Saisie par le « Collectif pour la défense et la protection de la population de Poroani », la maire de Chirongui avait adressé un courrier plutôt vif aux personnes suspectées d’héberger des étrangers en situation irrégulière dont nous nous étions fait l’écho.
Il faut dire que le Collectif, dont nous nous sommes procuré le courrier daté du 22 janvier, avait pris le soin de dresser la liste des personnes susceptibles d’héberger des personnes en situation irrégulière dans le village de Poroani, évoquant « un retour massif de ces personnes dans notre localité. » En l’absence de réaction de la maire, ils informent qu’ils vont reprendre « dans les jours à venir, les actions menées au mois de mars dernier. Nous refusons catégoriquement les inscriptions sauvages des enfants dont les parents sont clandestins. »

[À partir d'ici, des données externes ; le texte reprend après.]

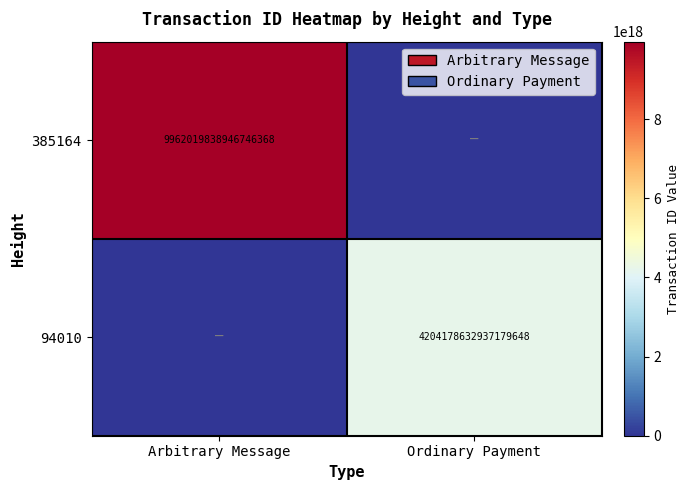

Is the value of 385164 at Arbitrary Message greater than the value of 94010 at Ordinary Payment?

Yes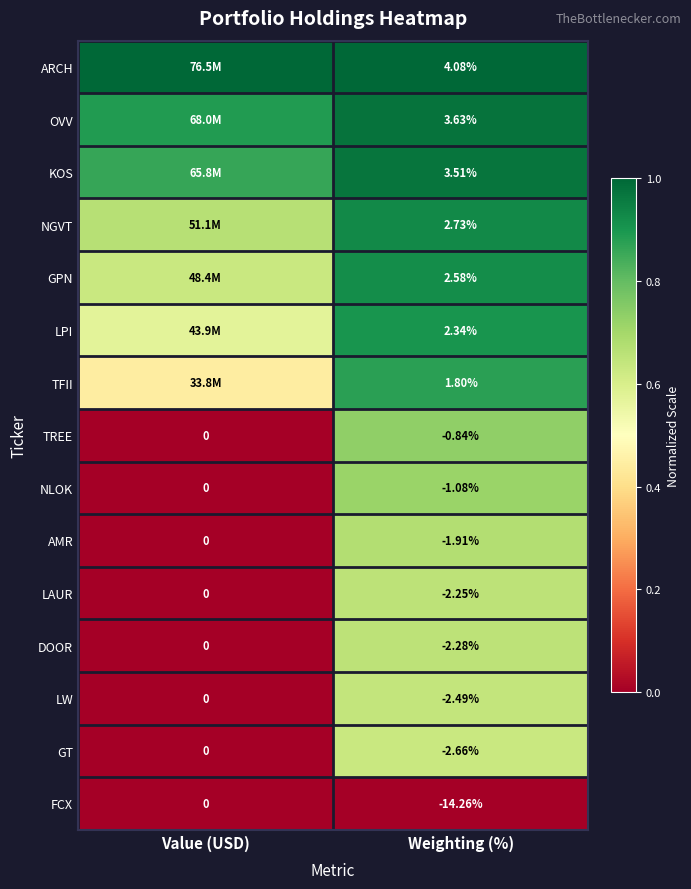

Count the number of categories in the chart.

2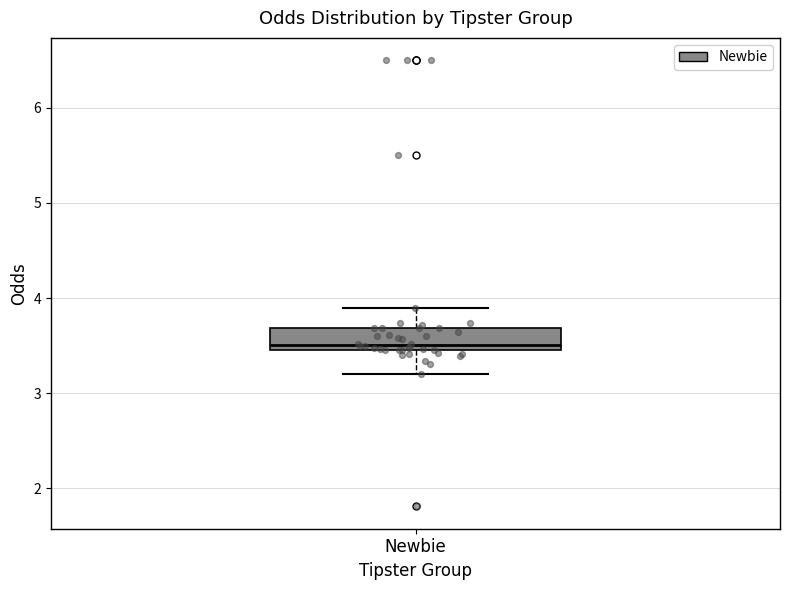

Transcribe this box plot: give where the median line is, the range the box spans, and where the two whiskers end, as read against the y-axis. The values are not printed on the chart, so give them approximately, as read against the axis.

median 3.5 (just above the box's lower edge), box 3.5 to 3.7, whiskers 3.2 to 3.9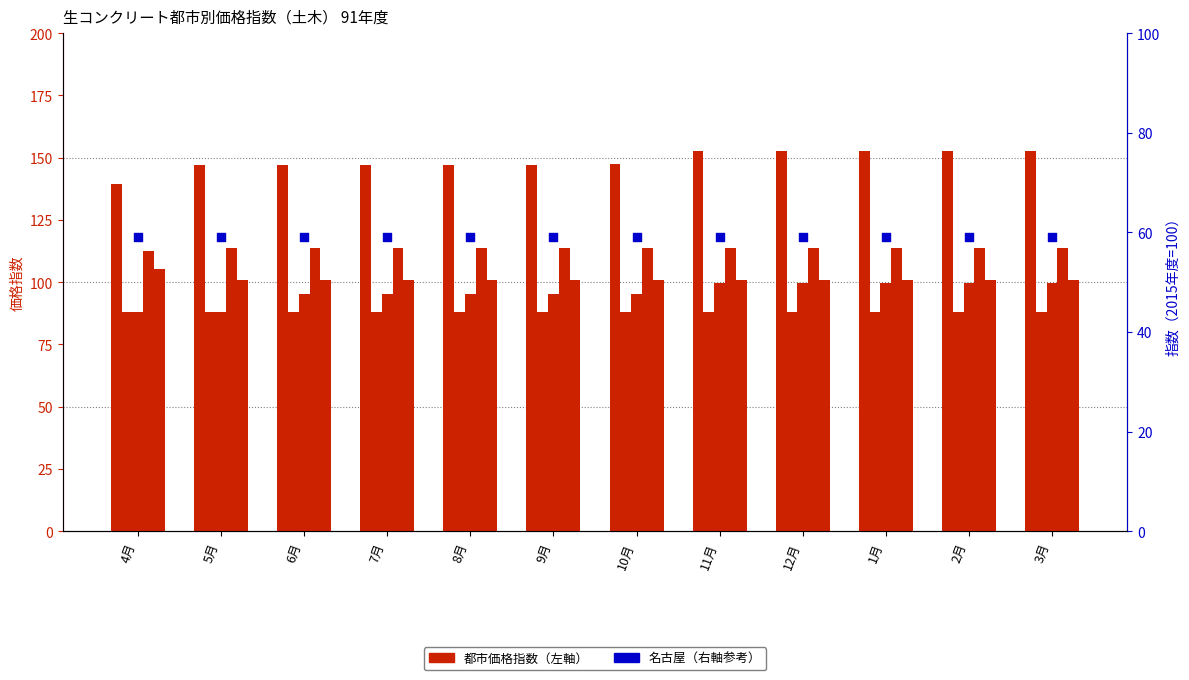

Which series reaches the minimum Y coordinate?

名古屋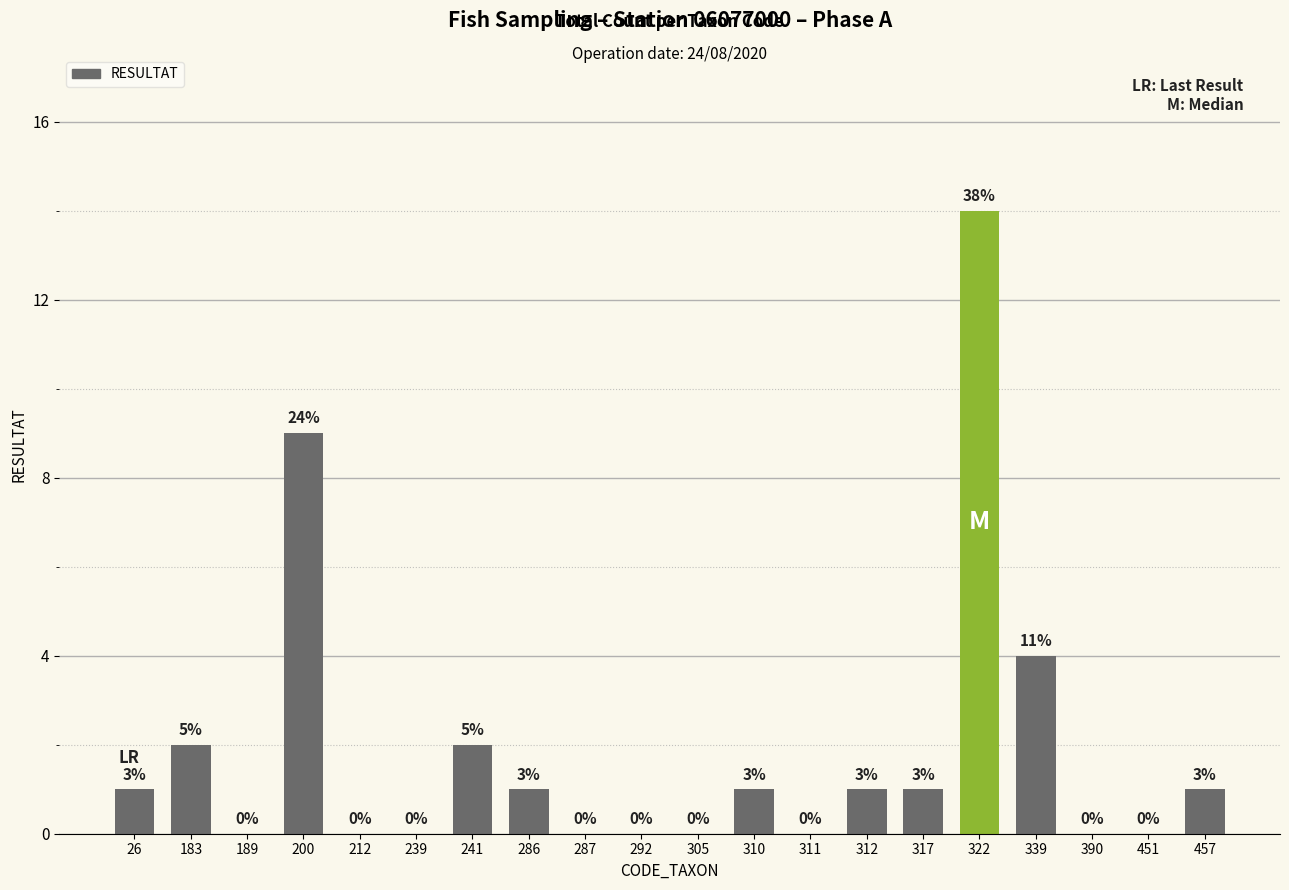

What is the average value?

2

Le même schéma et le même procédé qui a conduit une propriétaire “délogeuse” devant le tribunal la semaine dernière. La pression du collectif incite à des opérations de quasi-lynchage.
« Une situation apaisée »
Face à la fronde, Roukia Lahadji a donc adressé des courriers aux 28 personnes concernées, dont un conseiller municipal, leur demandant de « prendre des mesures », c’est à dire d’arrêter de loger ces personnes, et rappelant les peines encourues pour Aide à l’entrée et au séjour de personnes en situation irrégulière, « 5 ans de prison et une amende de 30.000 euros. »
Nous avons contacté la maire sur cette pression de ses administrés : « Le courrier envoyé aux personnes concernées avait comme objectif de calmer les esprits, je ne voulais pas que des actions reprennent. Et de fait, il n’y a pas eu de décasages le week-end dernier, la situation s’est apaisée grâce à cette démarche. J’ai ensuite saisi le procureur le 14 février. Je suis en attente de sa réponse. »
Communiquer auprès des Collectifs et des personnes en situation irrégulière
L’heure est à la communication. Tout d’abord, sur les risques encourus. S’il est vrai que la loi prévoit bien les sanctions annoncées par la maire, il faut pouvoir prouver que l’hébergement est soumis à contrepartie, notamment financière. Et elles sont nulles, s’il s’agit d’un secours à un membre de la famille, ou un accueil destiné à proposer des conditions de vie digne. Un ensemble d’éléments que les plaignants doivent fournir précisément au procureur s’ils veulent voir se matérialiser une action publique.
Nous avons contacté le parquet. Mais nous tombons dans un entre-deux, Joël Garrigue n’étant plus sur le territoire, et Camille Miansoni venant à peine d’arriver, pour une prise de fonction officielle le 3 avril. Le vice-procureur Philippe Léonardo n’avait pas d’information sur cette affaire, « la maire doit aussi contacter la préfecture », nous expliquait-il.
Une patate chaude que ces risques de reprise de « décasages » à Mayotte… Que personne ne veut garder en main.